When she first turned the girl of the home, the countess knew little or no about gardening. This didn’t cease the adventurous former correspondent for the European press. Her eager curiosity in historical past, artwork, and shade led her to be taught all she wanted to design the gardens, now featured in quite a few books such The Gardens of Venice and Veneto, photographed by Alex Ramsay.
Underneath her route, a gardener now maintains the plush grounds the place the household hosts events and chic dinners, generally for his or her neighbor Pinault’s artwork openings.
As we walked the gardens collectively, the contessa described her colourful and well-traveled life earlier than and after marrying the late Depend Barnabò; first, as a toddler residing together with her household in Paris, then later as a journalist residing in Rome. On a stroll alongside the flower beds, she identified with evident satisfaction which flowers would quickly bloom: pink camellias and little white roses on one facet, blue irises, and tender pink child roses that might ultimately line the backyard’s canal frontage. Partitions of hydrangeas had been starting to sprout little buds, whereas jasmine would scent the air quickly after my departure. And though I’d seen huge quantities of attractive wisteria in every single place in Venice, someway seeing its wealthy hue towards the backdrop of the gardens’ terra cotta partitions…nicely, sigh.
A Wedding ceremony Among the many Blooms
I discovered that along with quite a few completely positioned sculptures, a big water nicely sculpted with the household coat-of-arms was moved from the courtyard to the backyard for the marriage uniting the Cappello and the Malipiero households.

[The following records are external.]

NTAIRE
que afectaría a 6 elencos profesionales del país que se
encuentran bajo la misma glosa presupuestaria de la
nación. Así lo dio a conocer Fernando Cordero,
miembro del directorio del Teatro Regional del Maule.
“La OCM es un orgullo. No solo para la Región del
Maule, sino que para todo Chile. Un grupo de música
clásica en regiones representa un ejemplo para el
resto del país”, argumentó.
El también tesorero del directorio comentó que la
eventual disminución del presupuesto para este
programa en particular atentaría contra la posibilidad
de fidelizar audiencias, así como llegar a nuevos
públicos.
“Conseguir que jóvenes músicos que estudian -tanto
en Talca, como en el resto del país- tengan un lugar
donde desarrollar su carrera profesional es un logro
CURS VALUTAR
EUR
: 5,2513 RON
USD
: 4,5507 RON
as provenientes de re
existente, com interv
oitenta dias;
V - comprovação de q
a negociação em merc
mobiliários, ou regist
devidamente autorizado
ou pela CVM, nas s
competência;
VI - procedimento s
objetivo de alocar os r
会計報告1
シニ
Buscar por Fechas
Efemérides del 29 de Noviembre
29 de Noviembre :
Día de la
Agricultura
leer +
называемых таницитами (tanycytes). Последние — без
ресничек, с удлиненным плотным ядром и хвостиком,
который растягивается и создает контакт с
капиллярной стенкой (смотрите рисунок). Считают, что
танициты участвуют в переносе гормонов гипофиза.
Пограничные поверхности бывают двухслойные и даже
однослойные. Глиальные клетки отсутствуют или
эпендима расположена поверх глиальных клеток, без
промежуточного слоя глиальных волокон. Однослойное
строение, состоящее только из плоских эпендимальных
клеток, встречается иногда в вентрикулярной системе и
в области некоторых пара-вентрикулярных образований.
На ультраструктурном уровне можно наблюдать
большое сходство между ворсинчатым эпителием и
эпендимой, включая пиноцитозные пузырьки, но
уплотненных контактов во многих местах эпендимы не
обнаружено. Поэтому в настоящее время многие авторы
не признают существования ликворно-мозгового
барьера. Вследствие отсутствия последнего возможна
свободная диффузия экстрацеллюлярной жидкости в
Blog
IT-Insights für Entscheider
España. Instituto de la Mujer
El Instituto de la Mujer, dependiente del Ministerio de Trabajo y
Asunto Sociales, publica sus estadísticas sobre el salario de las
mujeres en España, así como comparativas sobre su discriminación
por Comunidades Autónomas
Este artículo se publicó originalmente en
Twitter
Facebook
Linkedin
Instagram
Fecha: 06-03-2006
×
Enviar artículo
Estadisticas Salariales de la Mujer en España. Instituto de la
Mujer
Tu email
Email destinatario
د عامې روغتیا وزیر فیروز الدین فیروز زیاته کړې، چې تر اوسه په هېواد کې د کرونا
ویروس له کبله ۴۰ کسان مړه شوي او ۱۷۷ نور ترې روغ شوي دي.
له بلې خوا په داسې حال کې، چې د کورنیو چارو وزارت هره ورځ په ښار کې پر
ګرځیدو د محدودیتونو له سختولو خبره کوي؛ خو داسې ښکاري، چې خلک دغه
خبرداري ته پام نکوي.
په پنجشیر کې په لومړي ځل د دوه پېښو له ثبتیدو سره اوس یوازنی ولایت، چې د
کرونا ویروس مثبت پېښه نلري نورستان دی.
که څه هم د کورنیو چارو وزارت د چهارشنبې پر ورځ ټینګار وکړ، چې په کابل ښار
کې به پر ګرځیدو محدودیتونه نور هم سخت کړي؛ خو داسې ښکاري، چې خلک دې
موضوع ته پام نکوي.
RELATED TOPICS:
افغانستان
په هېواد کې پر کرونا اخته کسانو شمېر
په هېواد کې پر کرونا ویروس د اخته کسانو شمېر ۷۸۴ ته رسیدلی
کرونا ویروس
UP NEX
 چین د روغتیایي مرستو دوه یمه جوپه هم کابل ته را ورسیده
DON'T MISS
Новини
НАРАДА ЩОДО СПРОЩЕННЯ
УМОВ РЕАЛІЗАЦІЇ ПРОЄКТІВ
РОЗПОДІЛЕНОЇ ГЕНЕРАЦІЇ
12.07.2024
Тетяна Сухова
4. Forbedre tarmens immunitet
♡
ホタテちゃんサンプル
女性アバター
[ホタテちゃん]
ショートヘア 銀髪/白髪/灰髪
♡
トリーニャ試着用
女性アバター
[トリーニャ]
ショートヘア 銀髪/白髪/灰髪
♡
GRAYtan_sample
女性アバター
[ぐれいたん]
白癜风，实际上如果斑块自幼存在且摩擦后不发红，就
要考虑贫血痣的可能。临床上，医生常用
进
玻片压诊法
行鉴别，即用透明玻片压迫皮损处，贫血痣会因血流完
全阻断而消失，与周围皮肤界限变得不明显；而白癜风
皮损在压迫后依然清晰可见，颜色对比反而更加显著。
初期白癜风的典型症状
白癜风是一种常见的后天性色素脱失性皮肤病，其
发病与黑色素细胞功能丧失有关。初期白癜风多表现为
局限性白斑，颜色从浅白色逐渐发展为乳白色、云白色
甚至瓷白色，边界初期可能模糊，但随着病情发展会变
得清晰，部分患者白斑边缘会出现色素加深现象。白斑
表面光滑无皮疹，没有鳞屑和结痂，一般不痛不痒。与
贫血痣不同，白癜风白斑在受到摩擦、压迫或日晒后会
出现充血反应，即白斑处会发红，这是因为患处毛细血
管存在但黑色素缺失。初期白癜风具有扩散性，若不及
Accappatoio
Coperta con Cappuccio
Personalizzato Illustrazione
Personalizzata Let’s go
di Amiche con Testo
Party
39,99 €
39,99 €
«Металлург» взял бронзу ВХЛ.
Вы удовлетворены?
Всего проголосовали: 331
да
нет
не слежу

The countess motioned towards the water the place Elisabetta, the bride, and Caterino, the groom, had taken their vows centuries in the past, overlooking the Grand Canal. I might nearly hear the music and see the friends of their festive apparel celebrating the newlyweds in what will need to have been one hell of a backyard marriage ceremony.
Subsequent up: My reviews from Milan Design Week, Salone del Cell, FuoriSalone–together with a day at Ventura Lambrate–-and rather more!
Nota Bene: My sponsored journey to Venice was a part of the Modenus BlogTour, which was made attainable by the next sponsors: Modenus, BLANCO, Intelligent Storage by Kessenbömer, Dekton by Cosentino, Nationwide Kitchen and Bathtub Affiliation (NKBA), and Gessi. All opinions expressed herein are uniquely mine and never indicative of any sponsor opinions or positions.
Until in any other case famous, all pictures by Robin Plaskoff Horton for City Gardens.